Тем самым он связывает индивидуальную ценность с genos’oM (родом) и полисом, а человеческое деяние – с божественной первопричиной, обеспечивающей его свершение. Выражаемое поэтом единение расы людей и расы богов достигается возвышением поступка и значимости человека до совершенного значения небожителей. Подвиг героя, воспеваемый поэтом, раскрывает единство мира, которое поэт постигает в видении одновременно синтетическом и непосредственном. Прорываясь сквозь внешний хаос и жестокость мира, поэт возносится к видению общего порядка аполлонической красоты и гармонии, достигаемой его речением и песнями.
Тем самым поэтическое действо служит выражением эстетической гармонии, возобладающей над превратностями мира. Связь победителя игр с мифом, genos’oM и полисом определяет поэтическое действо как логос – слово, объединяющее в подвиге богов и смертных.
Как объясняет Пиндар в своих «Гимнах» и «Пеанах», призванием поэзии является передача людям этого божественного послания красоты и гармонии. Фемида, воплощение правосудия и установленного порядка, является супругой Зевса, и, соответственно, вся олимпийская эра располагается под знаком вселенского закона. И в космическом порядке, и в мире людей поэзии отводится статус необходимости: ее роль – изрекать. Празднество может достичь высшего завершения лишь с хоровой песней, которая связывает ритуал с объяснением его мифологических корней12.
Это освящение изречения возвещает примат высказывания. Поэт выступает толкователем богов и памяти человечества; он вдохновлен Музами и, соответственно, является орудием божественного. Его роль состоит в наделении достойных того людей единственной доступной им формой бессмертия – логосом, восславлением имени. Это долгожительство даруется Богом, но реализуется через посредство поэта.

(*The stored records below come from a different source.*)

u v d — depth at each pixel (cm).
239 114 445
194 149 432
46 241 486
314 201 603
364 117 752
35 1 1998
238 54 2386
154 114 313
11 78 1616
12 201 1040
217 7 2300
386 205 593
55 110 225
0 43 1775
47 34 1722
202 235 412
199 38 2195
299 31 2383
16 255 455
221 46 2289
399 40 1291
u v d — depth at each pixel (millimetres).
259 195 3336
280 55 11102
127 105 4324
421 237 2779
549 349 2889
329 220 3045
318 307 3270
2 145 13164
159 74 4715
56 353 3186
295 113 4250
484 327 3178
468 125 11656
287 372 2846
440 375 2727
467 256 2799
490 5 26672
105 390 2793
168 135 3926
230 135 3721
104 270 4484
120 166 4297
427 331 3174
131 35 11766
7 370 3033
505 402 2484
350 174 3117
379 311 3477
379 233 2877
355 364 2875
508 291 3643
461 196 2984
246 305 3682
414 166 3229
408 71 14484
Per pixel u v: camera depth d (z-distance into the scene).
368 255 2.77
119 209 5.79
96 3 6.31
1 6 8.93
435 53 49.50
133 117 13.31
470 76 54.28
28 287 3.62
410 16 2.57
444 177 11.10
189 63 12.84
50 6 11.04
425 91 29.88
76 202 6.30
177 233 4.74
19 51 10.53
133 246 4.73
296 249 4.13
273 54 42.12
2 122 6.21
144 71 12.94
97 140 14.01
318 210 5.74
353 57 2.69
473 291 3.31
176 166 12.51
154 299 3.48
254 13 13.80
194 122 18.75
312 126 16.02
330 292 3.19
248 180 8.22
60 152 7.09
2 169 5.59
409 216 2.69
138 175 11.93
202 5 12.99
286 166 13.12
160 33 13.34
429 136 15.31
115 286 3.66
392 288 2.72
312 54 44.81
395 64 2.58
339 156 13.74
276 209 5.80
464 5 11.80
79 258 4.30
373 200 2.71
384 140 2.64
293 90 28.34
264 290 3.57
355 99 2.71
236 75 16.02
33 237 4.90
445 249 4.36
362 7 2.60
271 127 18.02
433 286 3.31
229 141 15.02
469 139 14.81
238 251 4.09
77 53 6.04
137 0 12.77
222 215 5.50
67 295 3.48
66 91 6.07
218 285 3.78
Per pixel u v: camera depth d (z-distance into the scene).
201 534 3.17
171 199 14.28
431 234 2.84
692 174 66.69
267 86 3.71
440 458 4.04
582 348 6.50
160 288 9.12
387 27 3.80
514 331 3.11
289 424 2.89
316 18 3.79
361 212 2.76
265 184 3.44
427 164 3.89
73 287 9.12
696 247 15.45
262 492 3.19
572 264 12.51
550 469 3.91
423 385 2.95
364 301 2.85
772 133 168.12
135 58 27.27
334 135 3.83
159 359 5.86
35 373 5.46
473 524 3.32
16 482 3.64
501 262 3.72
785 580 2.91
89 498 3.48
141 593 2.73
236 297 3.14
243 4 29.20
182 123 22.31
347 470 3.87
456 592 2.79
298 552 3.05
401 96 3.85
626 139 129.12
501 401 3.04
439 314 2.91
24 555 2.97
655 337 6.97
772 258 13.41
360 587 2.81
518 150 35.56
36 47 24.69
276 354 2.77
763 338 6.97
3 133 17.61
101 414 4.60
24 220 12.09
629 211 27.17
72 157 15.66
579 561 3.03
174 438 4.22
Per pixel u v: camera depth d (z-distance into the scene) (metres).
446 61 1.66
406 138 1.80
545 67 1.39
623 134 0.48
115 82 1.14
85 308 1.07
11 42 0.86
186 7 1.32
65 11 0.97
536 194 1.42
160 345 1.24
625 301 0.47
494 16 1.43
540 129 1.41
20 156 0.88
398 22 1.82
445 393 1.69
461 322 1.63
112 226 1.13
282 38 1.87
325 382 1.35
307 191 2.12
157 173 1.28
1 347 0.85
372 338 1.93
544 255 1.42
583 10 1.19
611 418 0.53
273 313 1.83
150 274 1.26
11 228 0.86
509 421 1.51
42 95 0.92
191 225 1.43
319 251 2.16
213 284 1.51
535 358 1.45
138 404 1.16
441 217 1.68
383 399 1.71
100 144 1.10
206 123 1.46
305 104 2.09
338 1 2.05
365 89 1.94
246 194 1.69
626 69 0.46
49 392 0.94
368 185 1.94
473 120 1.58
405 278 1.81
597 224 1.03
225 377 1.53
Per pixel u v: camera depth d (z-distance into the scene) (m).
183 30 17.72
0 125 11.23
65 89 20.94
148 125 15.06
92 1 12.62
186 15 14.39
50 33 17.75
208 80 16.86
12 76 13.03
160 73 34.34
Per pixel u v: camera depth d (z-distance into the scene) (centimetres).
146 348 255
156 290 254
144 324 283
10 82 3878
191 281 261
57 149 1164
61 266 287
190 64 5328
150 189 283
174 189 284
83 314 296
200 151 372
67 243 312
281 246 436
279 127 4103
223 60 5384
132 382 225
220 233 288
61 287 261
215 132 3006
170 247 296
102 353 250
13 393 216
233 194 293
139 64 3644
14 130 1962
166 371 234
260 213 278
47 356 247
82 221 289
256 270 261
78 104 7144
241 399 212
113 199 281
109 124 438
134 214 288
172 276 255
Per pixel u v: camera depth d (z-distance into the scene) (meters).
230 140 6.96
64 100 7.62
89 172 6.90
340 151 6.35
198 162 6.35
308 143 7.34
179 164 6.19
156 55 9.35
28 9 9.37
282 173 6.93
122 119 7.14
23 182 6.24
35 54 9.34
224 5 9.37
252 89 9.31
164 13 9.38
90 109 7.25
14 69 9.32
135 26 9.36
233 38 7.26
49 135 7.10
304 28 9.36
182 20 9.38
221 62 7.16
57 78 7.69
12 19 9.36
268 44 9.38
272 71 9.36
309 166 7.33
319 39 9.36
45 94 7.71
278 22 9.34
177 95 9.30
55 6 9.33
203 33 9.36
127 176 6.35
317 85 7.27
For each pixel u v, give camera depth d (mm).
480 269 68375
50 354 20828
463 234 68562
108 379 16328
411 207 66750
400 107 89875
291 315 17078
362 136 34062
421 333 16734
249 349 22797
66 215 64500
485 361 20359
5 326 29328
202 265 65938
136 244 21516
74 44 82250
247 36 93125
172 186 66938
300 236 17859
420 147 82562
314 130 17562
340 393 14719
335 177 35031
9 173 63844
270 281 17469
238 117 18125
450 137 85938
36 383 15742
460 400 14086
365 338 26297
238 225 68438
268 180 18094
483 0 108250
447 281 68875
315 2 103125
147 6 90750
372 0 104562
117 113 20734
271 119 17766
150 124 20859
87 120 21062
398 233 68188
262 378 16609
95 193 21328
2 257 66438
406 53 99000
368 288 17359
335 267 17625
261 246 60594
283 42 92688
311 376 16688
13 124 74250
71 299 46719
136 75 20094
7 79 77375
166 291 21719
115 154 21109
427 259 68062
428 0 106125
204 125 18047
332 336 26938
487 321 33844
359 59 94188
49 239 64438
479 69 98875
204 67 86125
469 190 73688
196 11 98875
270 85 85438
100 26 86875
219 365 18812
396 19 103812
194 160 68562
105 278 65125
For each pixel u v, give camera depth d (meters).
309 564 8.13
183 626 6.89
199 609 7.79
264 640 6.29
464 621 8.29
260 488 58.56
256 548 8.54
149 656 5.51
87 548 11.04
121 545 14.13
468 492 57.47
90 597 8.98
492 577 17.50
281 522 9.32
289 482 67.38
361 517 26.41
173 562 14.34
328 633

И если мы со всей очевидностью обнаруживаем здесь ницшеанские акценты «Рождения трагедии», в этих построениях просматриваются также корни нацистской веры в основополагающую речь. Гитлеровское изречение пытается подражать этой модели, которой следовали как Ницше, так и Вагнер, превознося деяния героя и утверждая, что поступок человека в своей силе и позитивной ауре способен обосновать связь с божественным – но с божественным, созданным человеком и зависящим от его энергии и воли. Именно этот момент обусловливает появление обратного уподобления, специфического выражения племенного комплекса. Боги определяются в своем подобии людям, и в особенности – людям данной расы.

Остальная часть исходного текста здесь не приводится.